The Kalamazoo Gazette reports 92 percent of Michigan kindergartners were fully vaccinated in the fall of 2014 compared with 91.9 percent in fall 2013.
Jennifer Smith, spokeswoman for the Michigan Department of Community Health, says officials have “definitely focused our efforts in the last few years on educating our communities about the values of vaccines.” The state is awaiting numbers from some schools.
State officials have expressed concern about Michigan’s vaccine waiver rate for school children whose parents opted them out of immunizations for highly contagious diseases such as measles and whooping cough.

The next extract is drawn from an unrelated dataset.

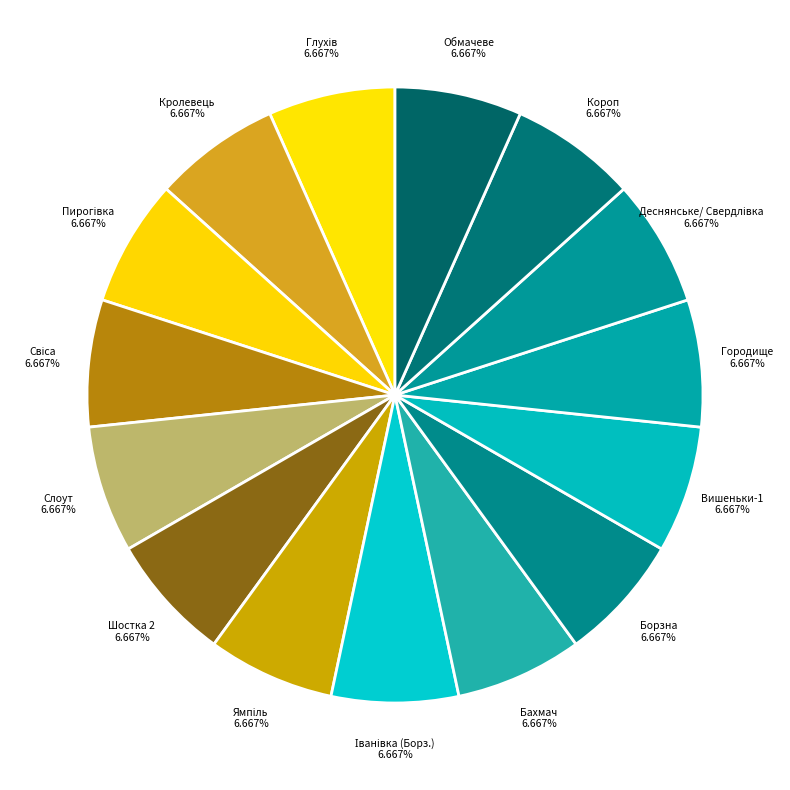

What is the ratio of the value at Вишеньки-1 to the value at Шостка 2?

1.0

The state says about 5.2 percent of Michigan’s kindergartners had vaccination waivers in the fall of 2014 compared with 5.8 percent in fall 2013.

East Lansing
MSU involved in new gamma-ray observatory

EAST LANSING, Mich. (AP) — Michigan State University researchers are studying high-energy gamma and cosmic rays coming from extreme forces in the universe at an observatory in Mexico.

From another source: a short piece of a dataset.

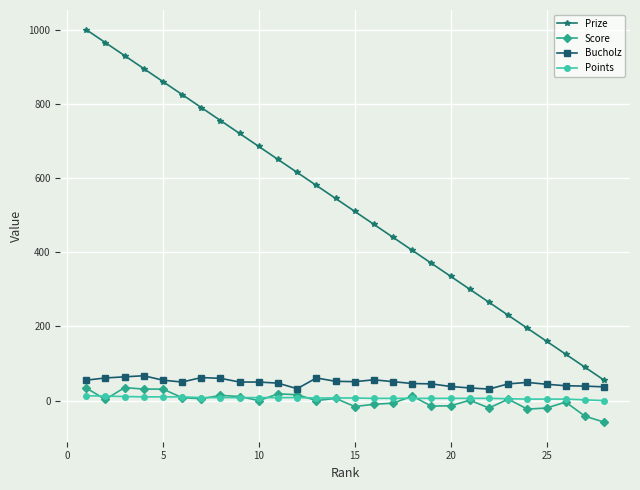

True or false: Score and Prize intersect in this chart.

False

The East Lansing-based school is among 14 U.S. and 10 Mexican universities collaborating at the High-Altitude Water Cherenkov Gamma-Ray Observatory. The facility is the newest tool available to visualize interplanetary events, such as black holes, dark matter and exploding stars, and learn more about the nature of high-energy radiation.
The observatory will continuously monitor a wide field of view to observe two-thirds of the sky every 24 hours.

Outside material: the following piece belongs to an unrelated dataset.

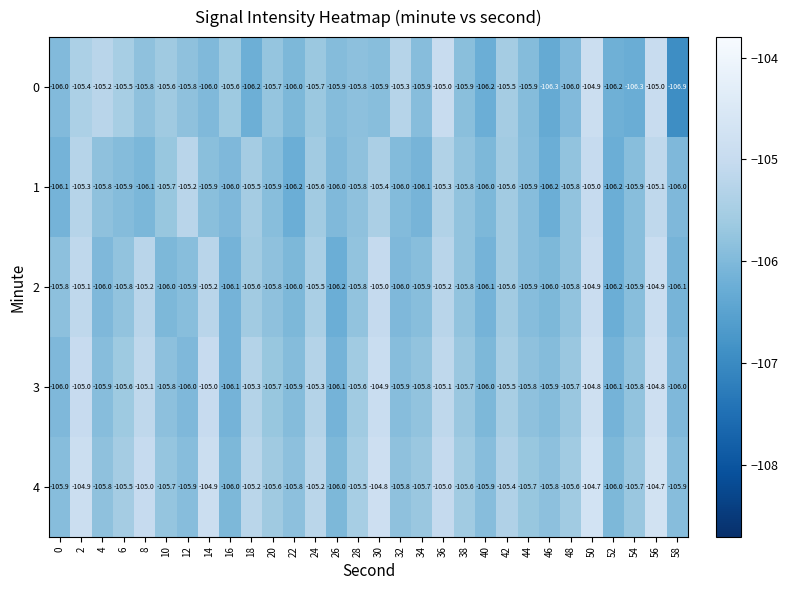

What is the difference between the highest and lowest values at 2?

0.5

Michigan State professor Jim Linnemann says the new survey instrument will allow researchers to examine an unbiased view of the sky in high-energy light.
The facility is located more than 13,500 feet above sea level near Puebla, Mexico.

Hancock
Hospital to pay $4.4M in federal settlement

HANCOCK, Mich. (AP) — A northern Michigan hospital has agreed to pay the federal government more than $4.4 million to settle allegations that its home health care agency submitted false claims to Medicare.
The settlement was the result of a self-disclosure to the U.S. Department of Health & Human Services by Portage Hospital, LLC, in Hancock. The federal agency claimed services provided by a staff physical therapist to Medicare home health care patients weren’t medically necessary, lacked adequate documentation and didn’t qualify for payment.
The agency alleged the therapist failed to establish patients’ homebound status and need for therapy services.
U.S. Attorney Patrick A. Miles, Jr. says the hospital should be commended for disclosing the matter and helping to protect the integrity of federal health care programs.
Hancock is on upper Michigan’s Keweenaw Peninsula.